** EXERCISE DIRECTIONS **
Without the pictures, print each of the records below exactly as it appears.

*** Opening of DATA SECTION ***

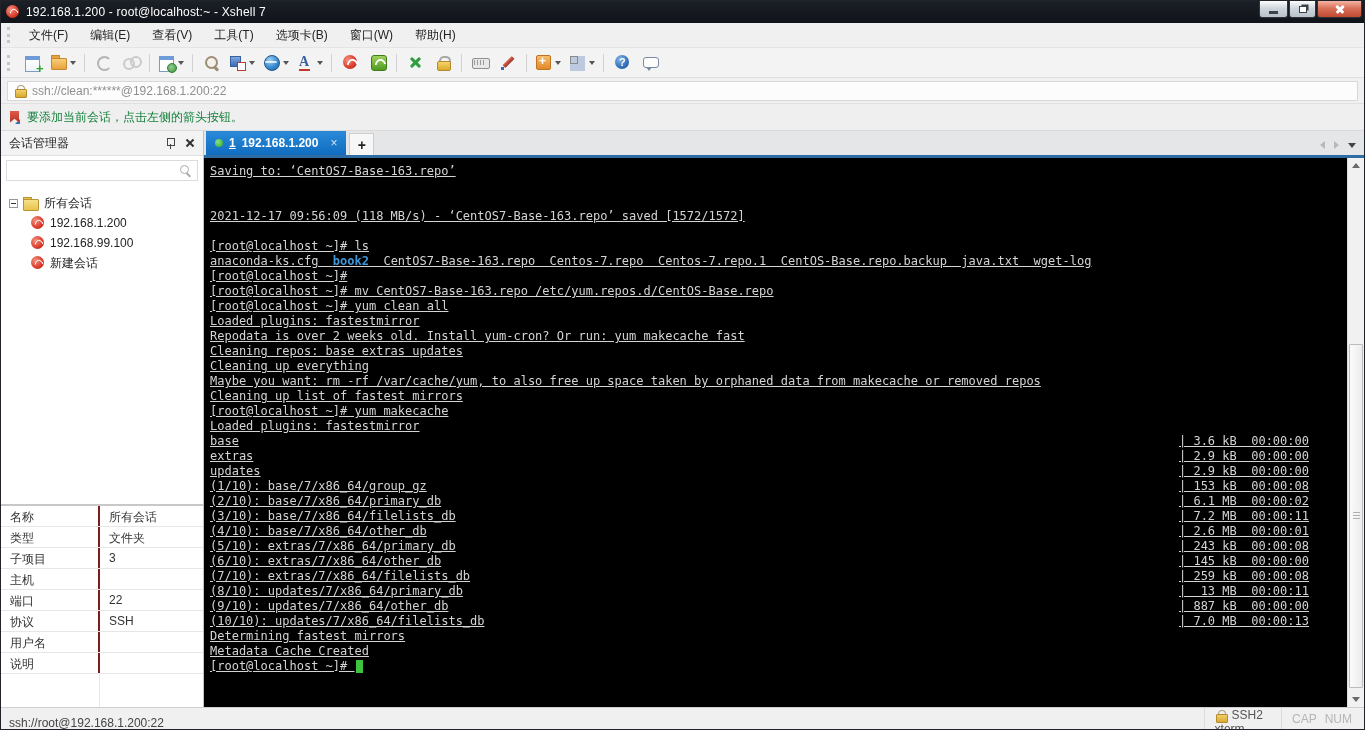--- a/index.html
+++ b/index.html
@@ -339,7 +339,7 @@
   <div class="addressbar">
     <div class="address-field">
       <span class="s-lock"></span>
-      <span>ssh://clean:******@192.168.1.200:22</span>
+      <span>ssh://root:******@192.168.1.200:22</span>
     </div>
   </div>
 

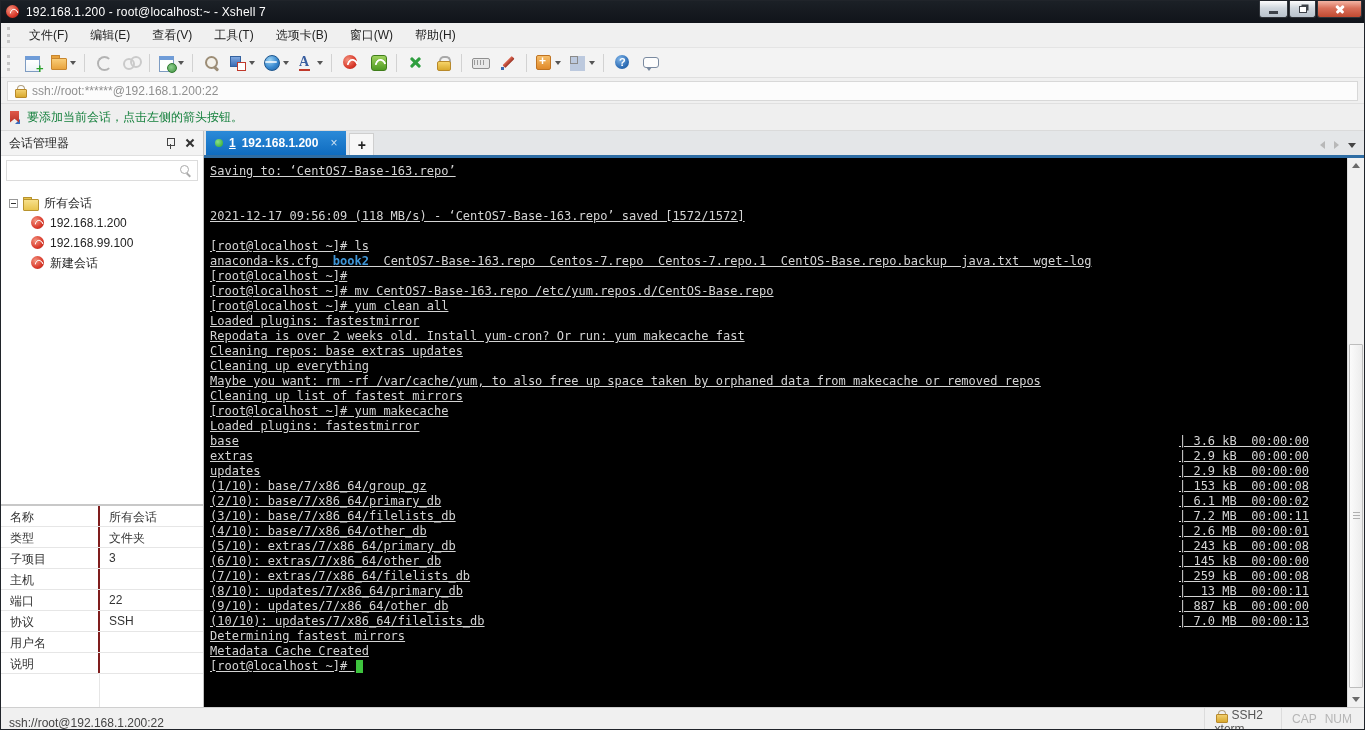--- a/index.html
+++ b/index.html
@@ -444,6 +444,7 @@
         <div class="terminal">
             <div class="tline"><span class="lt">Saving to: ‘CentOS7-Base-163.repo’</span></div>
             <div class="tline"><span class="lt"></span></div>
+            <div class="tline"><span class="lt">100%[===================================================================================================================&gt;] 1,572       --.-K/s   in 0s</span></div>
             <div class="tline"><span class="lt"></span></div>
             <div class="tline"><span class="lt">2021-12-17 09:56:09 (118 MB/s) - ‘CentOS7-Base-163.repo’ saved [1572/1572]</span></div>
             <div class="tline"><span class="lt"></span></div>

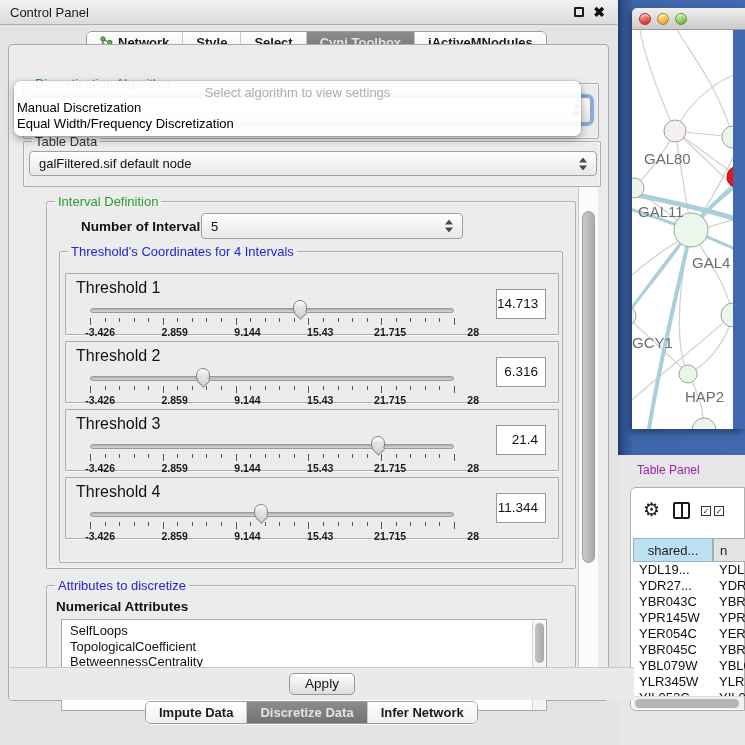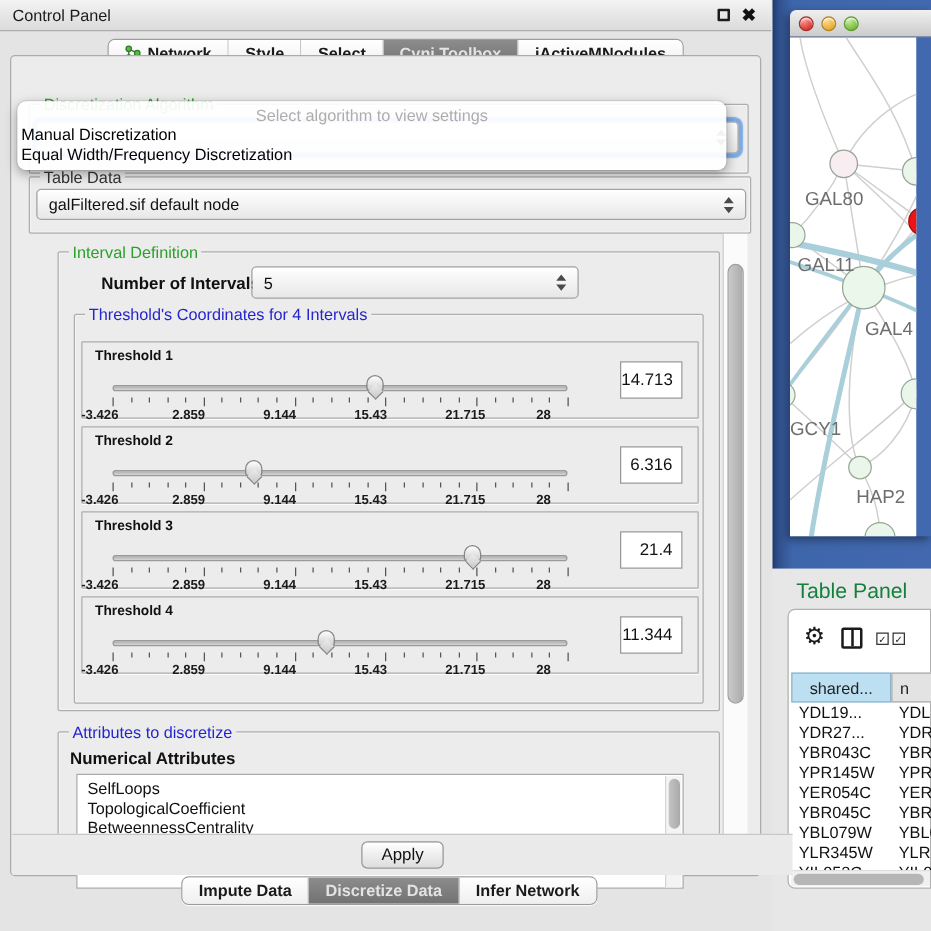--- a/index.html
+++ b/index.html
@@ -41,7 +41,7 @@
 
   
   .thresh-box{position:absolute;left:56px;width:494px;height:62px;background:#ECECEC;border:1px solid #ACACAC;border-radius:1px;box-shadow:0 1px 0 rgba(255,255,255,.8)}
-  .thresh-label{position:absolute;left:10px;top:5px;font-weight:bold;font-size:11px}
+  .thresh-label{position:absolute;left:10px;top:5px;font-weight:normal;font-size:16px}
   .track{position:absolute;left:24px;top:34px;width:364px;height:5px;border-radius:3px;background:linear-gradient(#ADADAD,#D6D6D6);border:1px solid #9A9A9A}
   .thumb{position:absolute;top:26px;width:14px;height:13px;border:1px solid #858585;border-radius:7px 7px 3px 3px;background:linear-gradient(#FEFEFE,#D0D0D0);z-index:3}
   .thumb::after{content:'';position:absolute;left:2px;top:7.5px;width:8px;height:8px;background:linear-gradient(135deg,#ECECEC,#CACACA);border-right:1px solid #858585;border-bottom:1px solid #858585;transform:rotate(45deg)}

*** Close of DATA SECTION ***

** ANSWER TO THE EXERCISE **
--- a/index.html
+++ b/index.html
@@ -339,7 +339,7 @@
   <div class="addressbar">
     <div class="address-field">
       <span class="s-lock"></span>
-      <span>ssh://clean:******@192.168.1.200:22</span>
+      <span>ssh://root:******@192.168.1.200:22</span>
     </div>
   </div>
 

--- a/index.html
+++ b/index.html
@@ -444,6 +444,7 @@
         <div class="terminal">
             <div class="tline"><span class="lt">Saving to: ‘CentOS7-Base-163.repo’</span></div>
             <div class="tline"><span class="lt"></span></div>
+            <div class="tline"><span class="lt">100%[===================================================================================================================&gt;] 1,572       --.-K/s   in 0s</span></div>
             <div class="tline"><span class="lt"></span></div>
             <div class="tline"><span class="lt">2021-12-17 09:56:09 (118 MB/s) - ‘CentOS7-Base-163.repo’ saved [1572/1572]</span></div>
             <div class="tline"><span class="lt"></span></div>

--- a/index.html
+++ b/index.html
@@ -41,7 +41,7 @@
 
   
   .thresh-box{position:absolute;left:56px;width:494px;height:62px;background:#ECECEC;border:1px solid #ACACAC;border-radius:1px;box-shadow:0 1px 0 rgba(255,255,255,.8)}
-  .thresh-label{position:absolute;left:10px;top:5px;font-weight:bold;font-size:11px}
+  .thresh-label{position:absolute;left:10px;top:5px;font-weight:normal;font-size:16px}
   .track{position:absolute;left:24px;top:34px;width:364px;height:5px;border-radius:3px;background:linear-gradient(#ADADAD,#D6D6D6);border:1px solid #9A9A9A}
   .thumb{position:absolute;top:26px;width:14px;height:13px;border:1px solid #858585;border-radius:7px 7px 3px 3px;background:linear-gradient(#FEFEFE,#D0D0D0);z-index:3}
   .thumb::after{content:'';position:absolute;left:2px;top:7.5px;width:8px;height:8px;background:linear-gradient(135deg,#ECECEC,#CACACA);border-right:1px solid #858585;border-bottom:1px solid #858585;transform:rotate(45deg)}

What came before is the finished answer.